═══ Input data ═══

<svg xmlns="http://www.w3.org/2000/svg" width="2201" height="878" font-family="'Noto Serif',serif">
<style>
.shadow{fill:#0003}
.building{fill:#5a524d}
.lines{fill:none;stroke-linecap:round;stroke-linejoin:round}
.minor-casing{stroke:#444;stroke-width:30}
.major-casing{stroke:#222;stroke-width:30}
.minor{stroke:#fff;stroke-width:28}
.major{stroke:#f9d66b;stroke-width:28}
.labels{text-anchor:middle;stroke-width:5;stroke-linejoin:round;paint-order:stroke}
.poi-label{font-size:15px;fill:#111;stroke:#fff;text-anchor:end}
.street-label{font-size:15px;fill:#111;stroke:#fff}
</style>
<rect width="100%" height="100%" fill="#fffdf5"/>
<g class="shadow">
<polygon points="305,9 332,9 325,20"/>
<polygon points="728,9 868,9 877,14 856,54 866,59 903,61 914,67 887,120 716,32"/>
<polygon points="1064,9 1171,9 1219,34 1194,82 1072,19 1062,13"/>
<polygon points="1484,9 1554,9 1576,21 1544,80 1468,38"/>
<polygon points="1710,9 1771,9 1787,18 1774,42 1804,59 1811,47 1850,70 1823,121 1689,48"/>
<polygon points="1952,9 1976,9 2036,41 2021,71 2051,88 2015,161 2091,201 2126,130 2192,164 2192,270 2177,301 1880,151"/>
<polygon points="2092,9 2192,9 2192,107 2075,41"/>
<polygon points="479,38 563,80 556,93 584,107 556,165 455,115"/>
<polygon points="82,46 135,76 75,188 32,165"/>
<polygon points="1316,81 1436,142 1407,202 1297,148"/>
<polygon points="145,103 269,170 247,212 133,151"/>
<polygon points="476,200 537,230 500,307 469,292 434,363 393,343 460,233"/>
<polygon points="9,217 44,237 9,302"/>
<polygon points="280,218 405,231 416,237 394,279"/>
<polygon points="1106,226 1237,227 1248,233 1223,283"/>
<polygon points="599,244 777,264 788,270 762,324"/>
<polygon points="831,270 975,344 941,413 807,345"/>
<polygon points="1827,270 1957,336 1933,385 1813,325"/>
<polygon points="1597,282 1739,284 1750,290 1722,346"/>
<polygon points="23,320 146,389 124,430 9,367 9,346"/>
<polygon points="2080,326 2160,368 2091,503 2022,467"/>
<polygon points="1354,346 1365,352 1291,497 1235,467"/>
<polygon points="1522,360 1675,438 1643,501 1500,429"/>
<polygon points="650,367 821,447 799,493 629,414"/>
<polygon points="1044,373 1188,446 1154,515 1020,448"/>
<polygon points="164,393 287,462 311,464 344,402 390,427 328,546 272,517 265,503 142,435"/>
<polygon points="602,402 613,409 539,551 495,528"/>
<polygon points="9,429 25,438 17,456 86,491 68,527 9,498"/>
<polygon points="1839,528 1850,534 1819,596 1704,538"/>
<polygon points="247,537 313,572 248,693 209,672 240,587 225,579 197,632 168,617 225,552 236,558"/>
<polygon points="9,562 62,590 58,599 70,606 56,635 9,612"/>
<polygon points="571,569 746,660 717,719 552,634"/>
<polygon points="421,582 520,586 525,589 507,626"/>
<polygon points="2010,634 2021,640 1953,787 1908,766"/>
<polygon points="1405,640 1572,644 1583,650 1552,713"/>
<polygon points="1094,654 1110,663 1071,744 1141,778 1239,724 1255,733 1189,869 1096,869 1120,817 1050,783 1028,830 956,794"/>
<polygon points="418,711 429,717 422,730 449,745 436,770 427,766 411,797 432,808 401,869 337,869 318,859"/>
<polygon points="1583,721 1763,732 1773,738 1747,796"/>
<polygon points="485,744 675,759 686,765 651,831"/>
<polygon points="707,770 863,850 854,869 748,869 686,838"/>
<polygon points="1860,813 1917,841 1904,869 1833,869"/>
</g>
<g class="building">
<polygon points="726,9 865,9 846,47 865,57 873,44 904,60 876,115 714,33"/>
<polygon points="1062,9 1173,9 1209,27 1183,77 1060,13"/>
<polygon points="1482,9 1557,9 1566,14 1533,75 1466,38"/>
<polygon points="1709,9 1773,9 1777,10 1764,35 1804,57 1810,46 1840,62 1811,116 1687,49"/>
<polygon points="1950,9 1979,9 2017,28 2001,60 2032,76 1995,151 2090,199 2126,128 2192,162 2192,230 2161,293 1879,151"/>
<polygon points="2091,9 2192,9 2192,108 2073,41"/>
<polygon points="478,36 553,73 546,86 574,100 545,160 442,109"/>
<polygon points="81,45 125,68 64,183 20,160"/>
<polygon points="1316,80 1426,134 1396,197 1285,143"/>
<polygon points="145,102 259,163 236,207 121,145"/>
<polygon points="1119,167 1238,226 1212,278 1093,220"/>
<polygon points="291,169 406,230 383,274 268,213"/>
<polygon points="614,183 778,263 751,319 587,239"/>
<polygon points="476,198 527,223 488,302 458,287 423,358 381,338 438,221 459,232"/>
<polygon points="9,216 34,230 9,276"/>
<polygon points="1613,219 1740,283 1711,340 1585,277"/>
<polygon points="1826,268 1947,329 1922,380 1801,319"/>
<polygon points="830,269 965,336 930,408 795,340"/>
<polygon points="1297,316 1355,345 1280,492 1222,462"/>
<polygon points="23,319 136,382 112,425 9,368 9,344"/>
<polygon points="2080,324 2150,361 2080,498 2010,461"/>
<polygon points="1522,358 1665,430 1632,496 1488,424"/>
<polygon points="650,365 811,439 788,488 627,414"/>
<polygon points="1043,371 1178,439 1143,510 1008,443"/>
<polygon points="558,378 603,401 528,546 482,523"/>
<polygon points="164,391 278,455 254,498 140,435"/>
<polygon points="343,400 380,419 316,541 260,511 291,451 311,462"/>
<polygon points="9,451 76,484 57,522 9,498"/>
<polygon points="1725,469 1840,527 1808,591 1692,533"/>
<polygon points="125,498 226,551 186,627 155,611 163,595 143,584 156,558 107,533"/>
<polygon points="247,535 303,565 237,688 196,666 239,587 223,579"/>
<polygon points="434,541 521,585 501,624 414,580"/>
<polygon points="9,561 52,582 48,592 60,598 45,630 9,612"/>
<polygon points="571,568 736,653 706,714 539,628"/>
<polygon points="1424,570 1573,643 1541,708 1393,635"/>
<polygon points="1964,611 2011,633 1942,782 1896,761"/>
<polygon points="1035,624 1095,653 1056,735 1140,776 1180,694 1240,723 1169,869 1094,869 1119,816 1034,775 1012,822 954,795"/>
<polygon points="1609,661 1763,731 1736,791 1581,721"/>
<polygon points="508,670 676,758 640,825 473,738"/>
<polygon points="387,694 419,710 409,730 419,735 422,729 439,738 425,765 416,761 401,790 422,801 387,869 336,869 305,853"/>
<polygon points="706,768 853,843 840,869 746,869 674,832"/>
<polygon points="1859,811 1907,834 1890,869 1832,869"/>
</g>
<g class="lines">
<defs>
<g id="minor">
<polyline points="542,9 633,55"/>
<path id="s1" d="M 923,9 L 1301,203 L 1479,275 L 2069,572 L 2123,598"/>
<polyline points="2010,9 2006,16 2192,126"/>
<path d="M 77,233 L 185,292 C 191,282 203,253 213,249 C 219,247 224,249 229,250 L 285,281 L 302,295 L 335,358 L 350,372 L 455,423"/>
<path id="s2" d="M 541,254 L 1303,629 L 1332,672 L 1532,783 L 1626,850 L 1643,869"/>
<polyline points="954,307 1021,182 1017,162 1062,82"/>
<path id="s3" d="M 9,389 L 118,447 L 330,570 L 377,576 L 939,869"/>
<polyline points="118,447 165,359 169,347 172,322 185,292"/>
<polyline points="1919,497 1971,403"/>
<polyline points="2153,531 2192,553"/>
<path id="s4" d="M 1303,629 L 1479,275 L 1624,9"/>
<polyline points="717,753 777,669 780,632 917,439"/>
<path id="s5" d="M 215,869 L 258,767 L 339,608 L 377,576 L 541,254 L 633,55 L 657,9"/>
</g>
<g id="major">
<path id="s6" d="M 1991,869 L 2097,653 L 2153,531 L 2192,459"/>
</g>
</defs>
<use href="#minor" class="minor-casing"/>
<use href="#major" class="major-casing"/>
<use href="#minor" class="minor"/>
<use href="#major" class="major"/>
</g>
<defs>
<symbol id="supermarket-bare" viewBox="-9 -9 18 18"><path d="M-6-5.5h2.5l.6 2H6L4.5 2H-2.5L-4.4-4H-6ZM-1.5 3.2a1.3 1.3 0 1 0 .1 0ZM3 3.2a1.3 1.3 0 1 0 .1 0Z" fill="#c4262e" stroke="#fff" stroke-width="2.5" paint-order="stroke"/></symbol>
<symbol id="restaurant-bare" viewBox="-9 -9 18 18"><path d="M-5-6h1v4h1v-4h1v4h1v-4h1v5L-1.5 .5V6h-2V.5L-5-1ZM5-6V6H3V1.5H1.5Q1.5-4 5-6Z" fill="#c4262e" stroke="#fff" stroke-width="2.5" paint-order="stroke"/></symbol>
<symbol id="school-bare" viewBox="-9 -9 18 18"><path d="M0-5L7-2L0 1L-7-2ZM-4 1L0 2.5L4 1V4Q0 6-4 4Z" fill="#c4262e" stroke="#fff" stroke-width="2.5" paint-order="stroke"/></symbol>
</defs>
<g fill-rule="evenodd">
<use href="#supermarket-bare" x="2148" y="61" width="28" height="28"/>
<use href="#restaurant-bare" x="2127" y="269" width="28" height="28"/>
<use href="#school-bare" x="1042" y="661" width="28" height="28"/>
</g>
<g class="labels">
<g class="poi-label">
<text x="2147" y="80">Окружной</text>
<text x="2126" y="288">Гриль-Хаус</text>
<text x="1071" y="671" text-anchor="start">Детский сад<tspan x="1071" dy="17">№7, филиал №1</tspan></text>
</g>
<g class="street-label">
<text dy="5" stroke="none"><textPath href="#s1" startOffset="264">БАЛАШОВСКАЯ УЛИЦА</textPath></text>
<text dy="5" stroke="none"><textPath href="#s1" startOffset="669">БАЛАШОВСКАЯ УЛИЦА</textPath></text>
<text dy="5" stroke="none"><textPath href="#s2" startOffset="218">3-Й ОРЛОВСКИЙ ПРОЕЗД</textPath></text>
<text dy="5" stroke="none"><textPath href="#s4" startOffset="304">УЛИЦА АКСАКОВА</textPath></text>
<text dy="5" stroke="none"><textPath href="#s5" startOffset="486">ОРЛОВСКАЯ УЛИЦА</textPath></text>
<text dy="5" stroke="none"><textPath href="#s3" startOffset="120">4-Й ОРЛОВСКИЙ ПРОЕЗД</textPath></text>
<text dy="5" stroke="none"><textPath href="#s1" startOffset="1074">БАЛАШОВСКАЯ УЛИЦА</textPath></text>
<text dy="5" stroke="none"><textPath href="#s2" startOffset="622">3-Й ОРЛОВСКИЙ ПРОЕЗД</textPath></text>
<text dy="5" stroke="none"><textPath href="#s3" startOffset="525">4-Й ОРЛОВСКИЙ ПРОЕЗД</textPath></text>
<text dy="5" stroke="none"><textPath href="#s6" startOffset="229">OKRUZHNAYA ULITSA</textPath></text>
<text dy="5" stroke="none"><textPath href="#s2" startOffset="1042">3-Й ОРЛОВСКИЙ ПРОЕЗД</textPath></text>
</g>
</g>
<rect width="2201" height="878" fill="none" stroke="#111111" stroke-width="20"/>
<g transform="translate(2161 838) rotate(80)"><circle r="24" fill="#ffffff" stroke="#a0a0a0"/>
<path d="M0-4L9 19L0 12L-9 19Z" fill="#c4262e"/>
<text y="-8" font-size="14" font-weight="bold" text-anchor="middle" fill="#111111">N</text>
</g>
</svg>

═══
═══ Input data ═══

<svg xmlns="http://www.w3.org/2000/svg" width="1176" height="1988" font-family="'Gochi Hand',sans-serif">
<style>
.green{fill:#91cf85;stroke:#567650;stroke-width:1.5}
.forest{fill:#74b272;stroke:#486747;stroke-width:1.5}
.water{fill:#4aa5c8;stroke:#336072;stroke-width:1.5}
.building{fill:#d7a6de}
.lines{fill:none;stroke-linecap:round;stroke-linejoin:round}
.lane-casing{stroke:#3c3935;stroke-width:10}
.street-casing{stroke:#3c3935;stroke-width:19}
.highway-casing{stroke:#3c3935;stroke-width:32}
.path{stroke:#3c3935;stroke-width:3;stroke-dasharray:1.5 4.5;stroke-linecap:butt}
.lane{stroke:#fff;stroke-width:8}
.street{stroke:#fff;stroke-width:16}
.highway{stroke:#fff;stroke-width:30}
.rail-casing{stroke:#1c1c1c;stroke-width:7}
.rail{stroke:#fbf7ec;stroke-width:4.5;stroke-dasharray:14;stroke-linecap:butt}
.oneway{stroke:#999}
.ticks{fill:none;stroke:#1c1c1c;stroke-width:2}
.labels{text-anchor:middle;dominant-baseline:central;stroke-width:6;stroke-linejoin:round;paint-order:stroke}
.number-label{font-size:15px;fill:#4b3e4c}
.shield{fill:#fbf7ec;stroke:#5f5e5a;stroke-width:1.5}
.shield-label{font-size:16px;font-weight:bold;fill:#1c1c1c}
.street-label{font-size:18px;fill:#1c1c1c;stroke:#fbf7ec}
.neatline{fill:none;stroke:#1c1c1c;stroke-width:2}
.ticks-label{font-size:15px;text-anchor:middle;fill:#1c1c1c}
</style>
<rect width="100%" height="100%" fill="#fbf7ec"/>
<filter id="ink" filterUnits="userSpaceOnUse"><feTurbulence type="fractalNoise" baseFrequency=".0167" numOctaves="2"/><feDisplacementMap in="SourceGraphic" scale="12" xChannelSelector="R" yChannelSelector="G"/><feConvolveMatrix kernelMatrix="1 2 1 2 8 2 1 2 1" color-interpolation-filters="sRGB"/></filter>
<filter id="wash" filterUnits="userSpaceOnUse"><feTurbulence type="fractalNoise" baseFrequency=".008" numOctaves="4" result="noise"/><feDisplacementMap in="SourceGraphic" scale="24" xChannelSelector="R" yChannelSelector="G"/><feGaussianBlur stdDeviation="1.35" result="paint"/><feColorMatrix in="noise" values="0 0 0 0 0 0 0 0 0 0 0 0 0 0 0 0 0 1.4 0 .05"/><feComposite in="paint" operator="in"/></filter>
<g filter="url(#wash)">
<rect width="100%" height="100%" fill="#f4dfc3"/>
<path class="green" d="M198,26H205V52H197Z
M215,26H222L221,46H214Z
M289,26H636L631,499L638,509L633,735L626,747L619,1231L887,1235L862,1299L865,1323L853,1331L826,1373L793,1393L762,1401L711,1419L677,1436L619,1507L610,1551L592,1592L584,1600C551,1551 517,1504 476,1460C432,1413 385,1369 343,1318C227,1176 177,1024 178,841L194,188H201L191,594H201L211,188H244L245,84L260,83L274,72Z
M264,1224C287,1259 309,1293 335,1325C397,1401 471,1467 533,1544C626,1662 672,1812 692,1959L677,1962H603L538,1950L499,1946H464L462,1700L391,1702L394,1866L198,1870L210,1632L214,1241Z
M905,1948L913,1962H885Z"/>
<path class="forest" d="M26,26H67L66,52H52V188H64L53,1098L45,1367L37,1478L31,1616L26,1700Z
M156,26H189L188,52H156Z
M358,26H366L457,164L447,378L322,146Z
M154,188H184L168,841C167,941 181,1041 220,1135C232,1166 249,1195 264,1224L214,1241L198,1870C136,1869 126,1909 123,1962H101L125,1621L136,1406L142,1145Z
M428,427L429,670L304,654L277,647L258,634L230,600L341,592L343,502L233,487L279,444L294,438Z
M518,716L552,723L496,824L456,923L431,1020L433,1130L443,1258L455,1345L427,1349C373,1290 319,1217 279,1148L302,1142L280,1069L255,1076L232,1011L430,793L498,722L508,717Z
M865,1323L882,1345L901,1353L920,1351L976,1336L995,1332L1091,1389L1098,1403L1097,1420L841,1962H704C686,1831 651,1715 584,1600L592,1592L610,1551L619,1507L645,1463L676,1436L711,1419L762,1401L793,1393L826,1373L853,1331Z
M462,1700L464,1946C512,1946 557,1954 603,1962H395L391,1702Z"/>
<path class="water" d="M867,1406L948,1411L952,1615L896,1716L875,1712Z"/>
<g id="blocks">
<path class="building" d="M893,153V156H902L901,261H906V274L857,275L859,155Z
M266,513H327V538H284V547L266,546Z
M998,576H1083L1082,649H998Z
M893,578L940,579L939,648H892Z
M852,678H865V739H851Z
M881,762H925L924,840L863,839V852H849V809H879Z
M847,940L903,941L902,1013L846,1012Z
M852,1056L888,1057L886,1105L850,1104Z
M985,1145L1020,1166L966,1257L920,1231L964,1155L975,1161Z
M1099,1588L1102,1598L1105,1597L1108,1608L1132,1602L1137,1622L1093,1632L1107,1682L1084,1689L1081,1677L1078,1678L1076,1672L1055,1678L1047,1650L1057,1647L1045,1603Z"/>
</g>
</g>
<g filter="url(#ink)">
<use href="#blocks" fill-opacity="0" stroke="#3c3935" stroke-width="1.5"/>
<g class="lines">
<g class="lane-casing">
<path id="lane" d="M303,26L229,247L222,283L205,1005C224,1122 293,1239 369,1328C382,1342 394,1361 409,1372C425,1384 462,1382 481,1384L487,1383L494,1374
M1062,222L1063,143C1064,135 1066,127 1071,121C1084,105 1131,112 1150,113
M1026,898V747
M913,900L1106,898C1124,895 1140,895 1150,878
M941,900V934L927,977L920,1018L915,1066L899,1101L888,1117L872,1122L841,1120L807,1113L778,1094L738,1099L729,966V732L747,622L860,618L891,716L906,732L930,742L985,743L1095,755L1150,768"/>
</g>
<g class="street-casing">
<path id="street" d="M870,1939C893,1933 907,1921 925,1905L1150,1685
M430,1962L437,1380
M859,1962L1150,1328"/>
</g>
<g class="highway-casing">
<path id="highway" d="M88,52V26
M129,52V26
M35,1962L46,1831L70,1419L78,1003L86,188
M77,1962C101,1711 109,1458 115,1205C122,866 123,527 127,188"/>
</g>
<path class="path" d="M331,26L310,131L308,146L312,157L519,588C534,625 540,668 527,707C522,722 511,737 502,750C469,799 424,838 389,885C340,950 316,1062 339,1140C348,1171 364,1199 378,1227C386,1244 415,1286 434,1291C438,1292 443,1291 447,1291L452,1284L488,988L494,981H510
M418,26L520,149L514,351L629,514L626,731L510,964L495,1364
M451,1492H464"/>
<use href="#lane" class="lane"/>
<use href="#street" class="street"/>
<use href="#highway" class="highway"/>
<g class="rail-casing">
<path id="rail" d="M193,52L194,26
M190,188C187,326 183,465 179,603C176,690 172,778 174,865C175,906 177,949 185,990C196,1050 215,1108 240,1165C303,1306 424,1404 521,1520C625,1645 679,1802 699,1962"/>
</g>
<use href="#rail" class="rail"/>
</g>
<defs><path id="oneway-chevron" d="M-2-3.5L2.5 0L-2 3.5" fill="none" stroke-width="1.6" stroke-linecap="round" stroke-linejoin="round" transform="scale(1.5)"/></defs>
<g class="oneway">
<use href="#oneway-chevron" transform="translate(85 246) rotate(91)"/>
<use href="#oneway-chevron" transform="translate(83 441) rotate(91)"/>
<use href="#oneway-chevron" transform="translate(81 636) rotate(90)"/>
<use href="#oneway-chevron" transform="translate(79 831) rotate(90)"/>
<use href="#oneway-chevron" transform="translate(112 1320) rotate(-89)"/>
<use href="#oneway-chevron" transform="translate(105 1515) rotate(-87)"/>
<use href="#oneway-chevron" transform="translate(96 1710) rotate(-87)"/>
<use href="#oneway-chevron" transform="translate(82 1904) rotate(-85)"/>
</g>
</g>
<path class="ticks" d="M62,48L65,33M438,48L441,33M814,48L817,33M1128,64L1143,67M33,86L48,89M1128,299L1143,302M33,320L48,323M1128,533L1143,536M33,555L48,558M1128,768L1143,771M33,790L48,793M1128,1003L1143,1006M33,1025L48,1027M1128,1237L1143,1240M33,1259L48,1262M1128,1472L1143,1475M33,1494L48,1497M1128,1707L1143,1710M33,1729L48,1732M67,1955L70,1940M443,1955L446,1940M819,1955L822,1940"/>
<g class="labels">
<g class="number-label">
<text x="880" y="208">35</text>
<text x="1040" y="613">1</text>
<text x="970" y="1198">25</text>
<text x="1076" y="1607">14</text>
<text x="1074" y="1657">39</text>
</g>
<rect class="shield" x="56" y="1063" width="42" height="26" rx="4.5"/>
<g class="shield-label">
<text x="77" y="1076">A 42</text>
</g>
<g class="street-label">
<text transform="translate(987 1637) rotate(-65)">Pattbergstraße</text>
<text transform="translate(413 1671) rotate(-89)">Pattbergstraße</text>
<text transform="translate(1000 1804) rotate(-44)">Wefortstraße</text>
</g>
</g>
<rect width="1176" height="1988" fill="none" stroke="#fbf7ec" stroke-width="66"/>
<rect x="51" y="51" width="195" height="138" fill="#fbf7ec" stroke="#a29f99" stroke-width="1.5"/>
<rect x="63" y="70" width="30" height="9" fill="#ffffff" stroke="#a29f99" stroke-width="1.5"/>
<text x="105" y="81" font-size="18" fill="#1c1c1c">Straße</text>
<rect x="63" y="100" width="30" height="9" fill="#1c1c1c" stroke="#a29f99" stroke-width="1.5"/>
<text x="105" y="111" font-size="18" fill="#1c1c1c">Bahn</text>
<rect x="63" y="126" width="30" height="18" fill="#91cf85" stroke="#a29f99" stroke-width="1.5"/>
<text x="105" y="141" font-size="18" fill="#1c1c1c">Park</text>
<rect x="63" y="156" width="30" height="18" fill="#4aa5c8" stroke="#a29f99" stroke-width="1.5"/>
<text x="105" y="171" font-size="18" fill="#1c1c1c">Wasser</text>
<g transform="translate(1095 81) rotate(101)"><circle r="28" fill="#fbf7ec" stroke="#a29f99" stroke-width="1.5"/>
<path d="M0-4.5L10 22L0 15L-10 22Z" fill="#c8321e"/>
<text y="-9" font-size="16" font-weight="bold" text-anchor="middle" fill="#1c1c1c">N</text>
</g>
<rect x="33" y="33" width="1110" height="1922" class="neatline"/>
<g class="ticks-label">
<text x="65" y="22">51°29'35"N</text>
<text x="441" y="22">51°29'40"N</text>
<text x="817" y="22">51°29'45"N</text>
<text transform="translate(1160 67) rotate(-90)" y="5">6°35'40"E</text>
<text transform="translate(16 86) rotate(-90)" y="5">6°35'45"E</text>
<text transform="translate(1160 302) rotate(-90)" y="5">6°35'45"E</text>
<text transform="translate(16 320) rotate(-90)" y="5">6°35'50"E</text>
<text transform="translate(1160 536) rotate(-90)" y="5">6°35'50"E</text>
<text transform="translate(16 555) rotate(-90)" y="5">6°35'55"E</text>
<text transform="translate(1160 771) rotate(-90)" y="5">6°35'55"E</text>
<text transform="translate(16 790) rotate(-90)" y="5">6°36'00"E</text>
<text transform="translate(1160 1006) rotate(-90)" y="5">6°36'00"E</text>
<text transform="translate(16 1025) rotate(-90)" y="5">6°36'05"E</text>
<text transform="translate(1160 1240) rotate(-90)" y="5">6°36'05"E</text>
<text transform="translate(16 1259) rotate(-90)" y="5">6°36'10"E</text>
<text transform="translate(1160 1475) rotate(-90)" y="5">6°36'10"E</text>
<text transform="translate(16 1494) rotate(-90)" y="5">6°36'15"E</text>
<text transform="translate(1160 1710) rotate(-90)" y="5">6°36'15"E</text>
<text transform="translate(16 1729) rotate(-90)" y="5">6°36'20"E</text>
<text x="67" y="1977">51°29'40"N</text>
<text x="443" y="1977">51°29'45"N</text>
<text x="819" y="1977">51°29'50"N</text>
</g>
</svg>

═══

Working from the entries above, find every line in which the word "feDisplacementMap" occurs and copy it.

<filter id="ink" filterUnits="userSpaceOnUse"><feTurbulence type="fractalNoise" baseFrequency=".0167" numOctaves="2"/><feDisplacementMap in="SourceGraphic" scale="12" xChannelSelector="R" yChannelSelector="G"/><feConvolveMatrix kernelMatrix="1 2 1 2 8 2 1 2 1" color-interpolation-filters="sRGB"/></filter>
<filter id="wash" filterUnits="userSpaceOnUse"><feTurbulence type="fractalNoise" baseFrequency=".008" numOctaves="4" result="noise"/><feDisplacementMap in="SourceGraphic" scale="24" xChannelSelector="R" yChannelSelector="G"/><feGaussianBlur stdDeviation="1.35" result="paint"/><feColorMatrix in="noise" values="0 0 0 0 0 0 0 0 0 0 0 0 0 0 0 0 0 1.4 0 .05"/><feComposite in="paint" operator="in"/></filter>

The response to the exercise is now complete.